Dedicated Compaction
This documentation is for an unreleased version of Apache Paimon. We recommend you use the latest stable version.

Dedicated Compaction #

Paimon’s snapshot management supports writing with multiple writers.

For S3-like object store, its 'RENAME' does not have atomic semantic. We need to configure Hive metastore and enable 'lock.enabled' option for the catalog.

By default, Paimon supports concurrent writing to different partitions. A recommended mode is that streaming job writes records to Paimon’s latest partition; Simultaneously batch job (overwrite) writes records to the historical partition.

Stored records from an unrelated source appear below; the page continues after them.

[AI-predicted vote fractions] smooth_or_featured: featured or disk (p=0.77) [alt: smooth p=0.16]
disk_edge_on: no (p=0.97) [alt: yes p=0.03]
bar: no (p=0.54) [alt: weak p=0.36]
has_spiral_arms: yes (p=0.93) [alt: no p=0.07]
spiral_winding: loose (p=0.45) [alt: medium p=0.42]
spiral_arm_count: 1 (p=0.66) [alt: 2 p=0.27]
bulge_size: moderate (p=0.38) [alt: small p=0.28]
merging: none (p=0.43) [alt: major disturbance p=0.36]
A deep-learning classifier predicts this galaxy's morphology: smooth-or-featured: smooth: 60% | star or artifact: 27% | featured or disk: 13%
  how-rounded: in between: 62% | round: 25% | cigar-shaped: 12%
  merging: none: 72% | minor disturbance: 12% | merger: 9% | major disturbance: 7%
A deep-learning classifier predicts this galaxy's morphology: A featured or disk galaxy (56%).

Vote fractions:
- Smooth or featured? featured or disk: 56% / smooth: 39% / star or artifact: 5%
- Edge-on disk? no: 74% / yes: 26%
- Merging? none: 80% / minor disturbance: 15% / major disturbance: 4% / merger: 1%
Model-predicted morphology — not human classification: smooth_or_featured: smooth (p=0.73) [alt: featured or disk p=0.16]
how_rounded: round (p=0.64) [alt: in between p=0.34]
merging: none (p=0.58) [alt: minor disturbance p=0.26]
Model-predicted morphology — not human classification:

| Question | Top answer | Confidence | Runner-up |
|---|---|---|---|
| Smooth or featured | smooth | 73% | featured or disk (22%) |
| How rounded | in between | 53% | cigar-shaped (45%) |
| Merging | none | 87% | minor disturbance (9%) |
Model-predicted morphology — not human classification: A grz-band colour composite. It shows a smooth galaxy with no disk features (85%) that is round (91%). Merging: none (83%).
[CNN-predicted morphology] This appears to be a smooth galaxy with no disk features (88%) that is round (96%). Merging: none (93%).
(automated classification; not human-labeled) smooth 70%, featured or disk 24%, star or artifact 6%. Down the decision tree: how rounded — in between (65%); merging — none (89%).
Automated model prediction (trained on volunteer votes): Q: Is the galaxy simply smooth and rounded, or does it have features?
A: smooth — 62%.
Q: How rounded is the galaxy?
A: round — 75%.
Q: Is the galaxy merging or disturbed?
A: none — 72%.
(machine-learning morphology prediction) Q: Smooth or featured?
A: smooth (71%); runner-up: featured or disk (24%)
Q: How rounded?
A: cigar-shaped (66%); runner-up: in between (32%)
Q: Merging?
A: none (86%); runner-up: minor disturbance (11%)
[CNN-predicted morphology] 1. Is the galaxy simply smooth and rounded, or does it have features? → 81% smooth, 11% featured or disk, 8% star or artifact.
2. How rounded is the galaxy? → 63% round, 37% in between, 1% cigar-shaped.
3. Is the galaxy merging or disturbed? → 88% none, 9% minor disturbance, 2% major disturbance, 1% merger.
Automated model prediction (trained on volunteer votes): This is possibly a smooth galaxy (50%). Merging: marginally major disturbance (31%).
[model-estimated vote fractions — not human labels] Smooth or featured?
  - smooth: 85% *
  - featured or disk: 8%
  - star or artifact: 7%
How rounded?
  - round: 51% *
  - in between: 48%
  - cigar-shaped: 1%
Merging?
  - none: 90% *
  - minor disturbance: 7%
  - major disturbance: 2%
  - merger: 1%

So far, everything works very well, but if you need multiple writers to write records to the same partition, it will be a bit more complicated. For example, you don’t want to use UNION ALL, you have multiple streaming jobs to write records to a 'partial-update' table. Please refer to the 'Dedicated Compaction Job' below.

Dedicated Compaction Job #

By default, Paimon writers will perform compaction as needed during writing records. This is sufficient for most use cases.

Compaction will mark some data files as “deleted” (not really deleted, see expiring snapshots for more info). If multiple writers mark the same file, a conflict will occur when committing the changes. Paimon will automatically resolve the conflict, but this may result in job restarts.

To avoid these downsides, users can also choose to skip compactions in writers, and run a dedicated job only for compaction. As compactions are performed only by the dedicated job, writers can continuously write records without pausing and no conflicts will ever occur.

To skip compactions in writers, set the following table property to true.

Option Required Default Type Description
write-only
No false Boolean If set to true, compactions and snapshot expiration will be skipped. This option is used along with dedicated compact jobs.

To run a dedicated job for compaction, follow these instructions.

Run the following sql:

CALL sys.compact(
  `table` => 'default.T', 
  partitions => 'p=0', 
  options => 'sink.parallelism=4',
  `where` => 'dt>10 and h<20'
);

Run the following command to submit a compaction job for the table.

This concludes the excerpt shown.